Cashfree’s key operational differentiation is a relatively strong focus on “payouts,” which essentially encompasses any non-purchase money transfer between merchants and individuals, including wages, refunds, and rewards. These transactions can be done using existing government-created infrastructure in India, but the technological capacity needed is often prohibitive to mom-and-pops trying to go online for the first time.
“A lot of companies help you take payments, but not very many help you return a payment if you have to reverse a transaction or do refunds for any one of the reasons why money would have to go back into a customer’s account,” says Udayan Goyal, a co-founder and managing partner at Apis. “Cashfree has solved that pain point for merchants. Then, using that as a hook, they have built other services.”

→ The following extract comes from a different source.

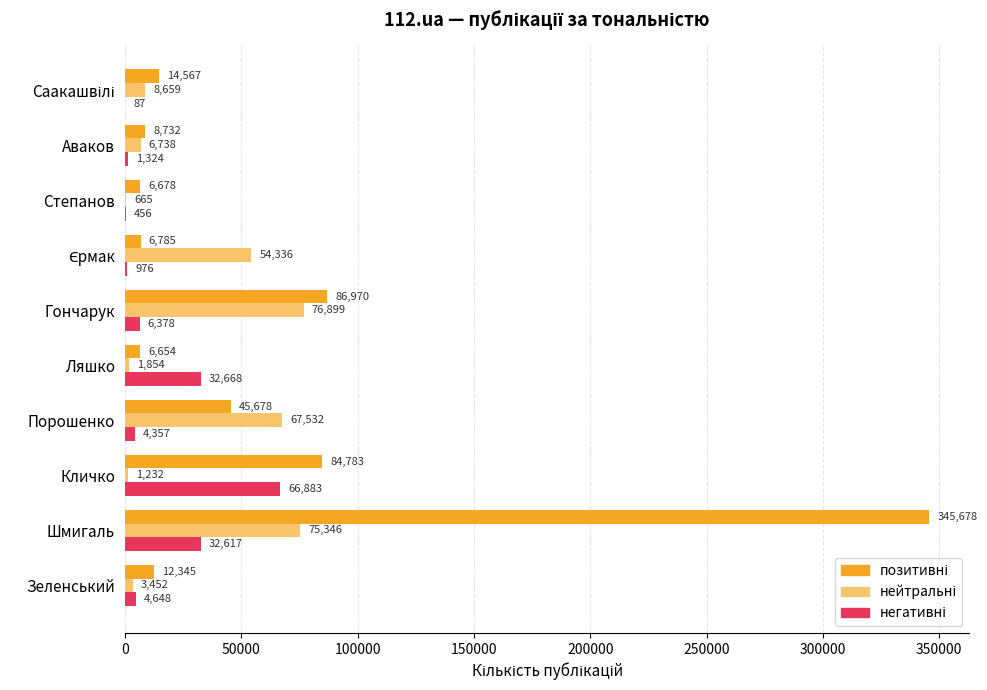

What is the greatest value displayed?

345678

The additional services are myriad, with recent product launches including same day settlement, cross-border payments, merchant lending, e-point-of-sale, bill payments, split payments for marketplaces, subscription payments, payment pre-authorization, and bank validation. Ultimately, the plan is to organize the data flow for merchants by bringing every conceivable payments-related service under a single omnichannel interface.

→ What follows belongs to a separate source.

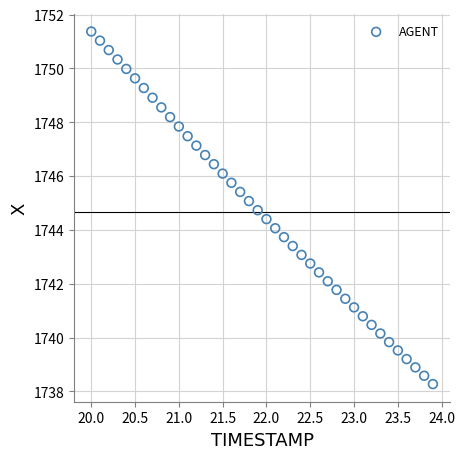

What is the range of X values (max minus min)?

3.9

This convenience is seen as particularly in-demand in India’s thriving online delivery space, where doorstep payments via point-of-sale machines are re-blurring the lines between digital and traditional commerce. “In order to facilitate that, you must have the ability to pay online and offline through effectively the same data channels,” Goyal says. “You’re aggregating those transactions and providing them back to the merchant as a single data stream.”

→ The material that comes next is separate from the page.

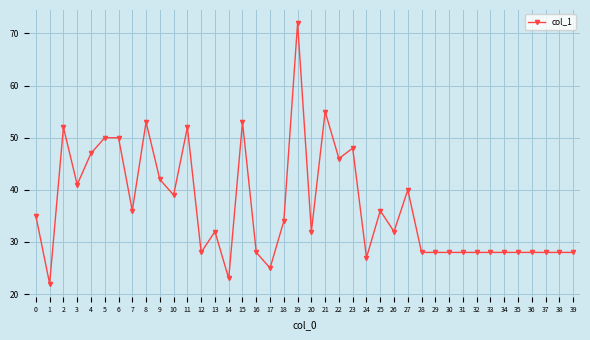

What is the change in value from 1 to 10?

+17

Cashfree was processing over $12 billion in annualized payment volume as of March via more than 100 channels including credit card, debit card, net banking, the government’s UPI payments system, and various wallets. Clients include Shell, HDFC Bank, Big Basket, Xiaomi, Zomato, and Delhivery.
For Apis, much of the upside is underpinned by the market backdrop. Cashfree gained its initial momentum with the introduction of India’s demonetization policy in 2016, which took about 80% of the country’s physical currency out of circulation. Now that COVID-19 is further accelerating retail digitization, growth in payments is by no means predicated on having a dominant market share.
“This is not a market where you necessarily have to compete with other players for business,” Goyal says. “This is a market where because the penetration levels are rising, there is an enormous market opportunity that you can fill through that growth.”